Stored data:
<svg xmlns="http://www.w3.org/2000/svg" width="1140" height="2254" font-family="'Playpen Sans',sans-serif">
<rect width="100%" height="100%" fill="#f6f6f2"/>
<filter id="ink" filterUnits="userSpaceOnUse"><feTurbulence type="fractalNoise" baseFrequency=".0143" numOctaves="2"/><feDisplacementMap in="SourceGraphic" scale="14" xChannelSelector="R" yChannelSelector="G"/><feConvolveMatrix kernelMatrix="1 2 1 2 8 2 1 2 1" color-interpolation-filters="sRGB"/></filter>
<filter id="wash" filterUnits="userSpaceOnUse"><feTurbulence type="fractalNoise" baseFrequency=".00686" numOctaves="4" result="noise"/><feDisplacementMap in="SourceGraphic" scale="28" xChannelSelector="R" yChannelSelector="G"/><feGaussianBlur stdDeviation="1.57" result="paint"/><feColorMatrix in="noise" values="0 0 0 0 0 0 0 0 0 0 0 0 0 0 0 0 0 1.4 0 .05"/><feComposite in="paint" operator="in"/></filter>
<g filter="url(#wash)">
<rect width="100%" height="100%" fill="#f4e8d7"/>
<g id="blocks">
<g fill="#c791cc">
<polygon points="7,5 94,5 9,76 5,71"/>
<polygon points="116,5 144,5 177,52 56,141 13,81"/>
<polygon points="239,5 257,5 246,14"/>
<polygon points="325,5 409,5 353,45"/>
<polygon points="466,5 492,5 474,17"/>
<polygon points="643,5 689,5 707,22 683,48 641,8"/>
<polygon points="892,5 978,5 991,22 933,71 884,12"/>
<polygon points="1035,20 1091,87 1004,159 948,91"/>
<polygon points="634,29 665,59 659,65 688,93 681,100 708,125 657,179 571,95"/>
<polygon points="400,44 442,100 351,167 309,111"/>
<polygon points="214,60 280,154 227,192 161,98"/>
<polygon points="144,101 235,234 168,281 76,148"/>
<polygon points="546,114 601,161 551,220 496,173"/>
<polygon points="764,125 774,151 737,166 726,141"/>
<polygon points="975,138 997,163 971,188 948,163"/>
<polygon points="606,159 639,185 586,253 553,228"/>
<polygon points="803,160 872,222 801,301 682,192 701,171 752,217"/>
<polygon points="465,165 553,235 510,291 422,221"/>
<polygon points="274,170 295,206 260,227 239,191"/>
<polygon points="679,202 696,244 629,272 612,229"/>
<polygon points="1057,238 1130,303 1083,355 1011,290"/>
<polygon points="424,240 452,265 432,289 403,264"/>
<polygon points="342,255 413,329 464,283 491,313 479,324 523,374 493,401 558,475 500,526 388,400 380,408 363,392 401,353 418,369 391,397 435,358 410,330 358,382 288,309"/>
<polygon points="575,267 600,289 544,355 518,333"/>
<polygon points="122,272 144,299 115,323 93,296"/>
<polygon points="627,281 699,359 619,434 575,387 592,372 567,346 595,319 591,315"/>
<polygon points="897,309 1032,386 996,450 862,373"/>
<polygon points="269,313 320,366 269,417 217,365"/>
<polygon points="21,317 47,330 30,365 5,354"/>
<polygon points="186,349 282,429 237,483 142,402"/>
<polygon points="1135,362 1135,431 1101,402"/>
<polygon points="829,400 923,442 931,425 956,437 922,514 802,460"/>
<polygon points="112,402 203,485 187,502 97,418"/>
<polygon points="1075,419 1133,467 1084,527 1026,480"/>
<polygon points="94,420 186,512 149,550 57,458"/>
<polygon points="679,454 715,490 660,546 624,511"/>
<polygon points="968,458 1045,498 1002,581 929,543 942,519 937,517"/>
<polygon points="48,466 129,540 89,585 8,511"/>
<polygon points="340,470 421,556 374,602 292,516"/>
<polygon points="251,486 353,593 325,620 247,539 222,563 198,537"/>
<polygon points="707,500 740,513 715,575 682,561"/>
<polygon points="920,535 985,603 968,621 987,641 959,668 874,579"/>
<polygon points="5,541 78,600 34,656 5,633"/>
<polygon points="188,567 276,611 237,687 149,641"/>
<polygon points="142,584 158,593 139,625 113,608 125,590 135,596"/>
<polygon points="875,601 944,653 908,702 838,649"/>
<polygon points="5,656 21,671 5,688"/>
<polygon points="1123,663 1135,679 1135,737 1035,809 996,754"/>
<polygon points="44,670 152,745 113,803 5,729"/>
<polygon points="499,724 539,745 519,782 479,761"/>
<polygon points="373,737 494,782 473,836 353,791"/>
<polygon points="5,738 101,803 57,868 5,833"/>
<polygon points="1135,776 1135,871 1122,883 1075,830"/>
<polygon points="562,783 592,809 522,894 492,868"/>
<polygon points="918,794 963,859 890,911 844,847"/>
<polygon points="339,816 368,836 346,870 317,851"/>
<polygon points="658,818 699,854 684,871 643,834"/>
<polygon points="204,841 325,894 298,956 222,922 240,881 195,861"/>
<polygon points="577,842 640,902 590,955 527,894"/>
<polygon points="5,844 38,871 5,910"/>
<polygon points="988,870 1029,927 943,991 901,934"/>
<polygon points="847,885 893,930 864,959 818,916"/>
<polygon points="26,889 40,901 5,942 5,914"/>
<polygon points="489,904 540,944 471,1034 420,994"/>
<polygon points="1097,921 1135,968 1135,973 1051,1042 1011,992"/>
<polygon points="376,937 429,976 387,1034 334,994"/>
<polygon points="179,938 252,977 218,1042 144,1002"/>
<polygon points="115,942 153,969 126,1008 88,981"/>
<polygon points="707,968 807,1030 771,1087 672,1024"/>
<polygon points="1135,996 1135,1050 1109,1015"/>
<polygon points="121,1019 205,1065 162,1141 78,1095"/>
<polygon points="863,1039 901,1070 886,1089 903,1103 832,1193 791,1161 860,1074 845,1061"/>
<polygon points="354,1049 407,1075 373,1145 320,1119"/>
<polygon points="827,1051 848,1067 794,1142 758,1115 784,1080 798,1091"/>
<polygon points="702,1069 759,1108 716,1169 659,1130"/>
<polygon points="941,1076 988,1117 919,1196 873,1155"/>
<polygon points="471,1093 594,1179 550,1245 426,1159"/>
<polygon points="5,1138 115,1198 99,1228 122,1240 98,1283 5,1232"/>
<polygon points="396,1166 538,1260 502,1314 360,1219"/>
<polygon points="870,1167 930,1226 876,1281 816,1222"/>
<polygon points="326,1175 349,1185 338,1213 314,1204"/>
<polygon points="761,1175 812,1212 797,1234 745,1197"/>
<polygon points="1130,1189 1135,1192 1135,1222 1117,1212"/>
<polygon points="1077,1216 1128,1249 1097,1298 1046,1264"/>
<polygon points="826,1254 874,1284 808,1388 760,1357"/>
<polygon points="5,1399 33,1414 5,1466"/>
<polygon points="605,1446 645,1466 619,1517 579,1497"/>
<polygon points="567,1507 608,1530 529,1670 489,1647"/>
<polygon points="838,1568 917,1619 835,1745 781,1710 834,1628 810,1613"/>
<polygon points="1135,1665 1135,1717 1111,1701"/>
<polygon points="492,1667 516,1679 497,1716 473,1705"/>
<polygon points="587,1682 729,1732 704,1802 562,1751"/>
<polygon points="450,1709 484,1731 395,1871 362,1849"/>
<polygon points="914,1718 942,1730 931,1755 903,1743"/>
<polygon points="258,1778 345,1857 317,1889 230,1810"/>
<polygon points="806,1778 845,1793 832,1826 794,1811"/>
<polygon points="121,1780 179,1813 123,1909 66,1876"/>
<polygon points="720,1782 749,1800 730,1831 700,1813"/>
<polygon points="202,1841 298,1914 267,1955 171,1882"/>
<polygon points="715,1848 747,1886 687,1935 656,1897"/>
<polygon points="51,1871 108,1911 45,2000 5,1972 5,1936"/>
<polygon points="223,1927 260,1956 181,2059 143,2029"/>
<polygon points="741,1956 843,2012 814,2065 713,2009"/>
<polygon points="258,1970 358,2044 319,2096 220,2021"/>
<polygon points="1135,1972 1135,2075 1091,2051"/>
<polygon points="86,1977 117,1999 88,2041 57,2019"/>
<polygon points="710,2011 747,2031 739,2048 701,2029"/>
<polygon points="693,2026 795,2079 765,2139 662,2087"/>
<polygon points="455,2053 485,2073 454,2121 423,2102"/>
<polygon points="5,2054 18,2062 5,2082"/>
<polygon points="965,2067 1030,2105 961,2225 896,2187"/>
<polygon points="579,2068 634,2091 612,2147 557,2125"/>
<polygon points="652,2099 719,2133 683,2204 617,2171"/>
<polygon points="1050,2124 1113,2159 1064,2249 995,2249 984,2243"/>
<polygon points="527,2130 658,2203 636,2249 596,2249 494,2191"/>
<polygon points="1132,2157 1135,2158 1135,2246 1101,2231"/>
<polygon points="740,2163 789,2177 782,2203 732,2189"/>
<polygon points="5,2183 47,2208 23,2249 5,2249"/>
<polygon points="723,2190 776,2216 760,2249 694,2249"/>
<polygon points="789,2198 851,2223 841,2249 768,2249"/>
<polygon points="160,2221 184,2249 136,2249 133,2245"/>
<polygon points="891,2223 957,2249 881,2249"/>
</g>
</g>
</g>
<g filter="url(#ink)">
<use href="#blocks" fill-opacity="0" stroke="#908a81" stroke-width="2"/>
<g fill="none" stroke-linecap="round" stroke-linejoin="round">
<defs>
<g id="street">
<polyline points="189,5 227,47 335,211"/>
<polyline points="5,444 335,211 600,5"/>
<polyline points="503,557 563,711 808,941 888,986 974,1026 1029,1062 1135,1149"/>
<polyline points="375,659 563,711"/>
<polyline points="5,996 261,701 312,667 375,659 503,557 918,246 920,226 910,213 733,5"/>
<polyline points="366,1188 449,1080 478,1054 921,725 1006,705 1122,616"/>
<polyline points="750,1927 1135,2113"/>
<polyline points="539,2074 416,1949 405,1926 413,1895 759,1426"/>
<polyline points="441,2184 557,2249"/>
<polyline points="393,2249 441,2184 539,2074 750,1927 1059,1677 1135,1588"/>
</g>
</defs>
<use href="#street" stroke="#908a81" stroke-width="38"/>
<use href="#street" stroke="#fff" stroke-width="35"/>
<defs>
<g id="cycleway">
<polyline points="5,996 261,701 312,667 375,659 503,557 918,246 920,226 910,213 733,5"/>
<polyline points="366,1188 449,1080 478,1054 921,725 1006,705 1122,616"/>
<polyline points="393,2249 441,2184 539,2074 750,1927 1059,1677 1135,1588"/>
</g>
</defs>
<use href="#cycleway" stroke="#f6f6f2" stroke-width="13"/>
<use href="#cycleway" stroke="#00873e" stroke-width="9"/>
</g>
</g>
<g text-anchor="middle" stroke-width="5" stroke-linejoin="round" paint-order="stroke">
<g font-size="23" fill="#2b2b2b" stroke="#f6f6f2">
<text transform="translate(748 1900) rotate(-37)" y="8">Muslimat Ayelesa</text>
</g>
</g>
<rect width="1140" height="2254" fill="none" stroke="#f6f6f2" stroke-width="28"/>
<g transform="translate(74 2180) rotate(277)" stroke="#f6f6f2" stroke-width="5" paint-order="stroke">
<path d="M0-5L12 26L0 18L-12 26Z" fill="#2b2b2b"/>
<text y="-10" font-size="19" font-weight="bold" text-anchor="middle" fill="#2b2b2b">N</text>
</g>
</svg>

■ What the exercise asks: Take each line above that holds the string "scale" and copy it.

■ Task answer:
<filter id="ink" filterUnits="userSpaceOnUse"><feTurbulence type="fractalNoise" baseFrequency=".0143" numOctaves="2"/><feDisplacementMap in="SourceGraphic" scale="14" xChannelSelector="R" yChannelSelector="G"/><feConvolveMatrix kernelMatrix="1 2 1 2 8 2 1 2 1" color-interpolation-filters="sRGB"/></filter>
<filter id="wash" filterUnits="userSpaceOnUse"><feTurbulence type="fractalNoise" baseFrequency=".00686" numOctaves="4" result="noise"/><feDisplacementMap in="SourceGraphic" scale="28" xChannelSelector="R" yChannelSelector="G"/><feGaussianBlur stdDeviation="1.57" result="paint"/><feColorMatrix in="noise" values="0 0 0 0 0 0 0 0 0 0 0 0 0 0 0 0 0 1.4 0 .05"/><feComposite in="paint" operator="in"/></filter>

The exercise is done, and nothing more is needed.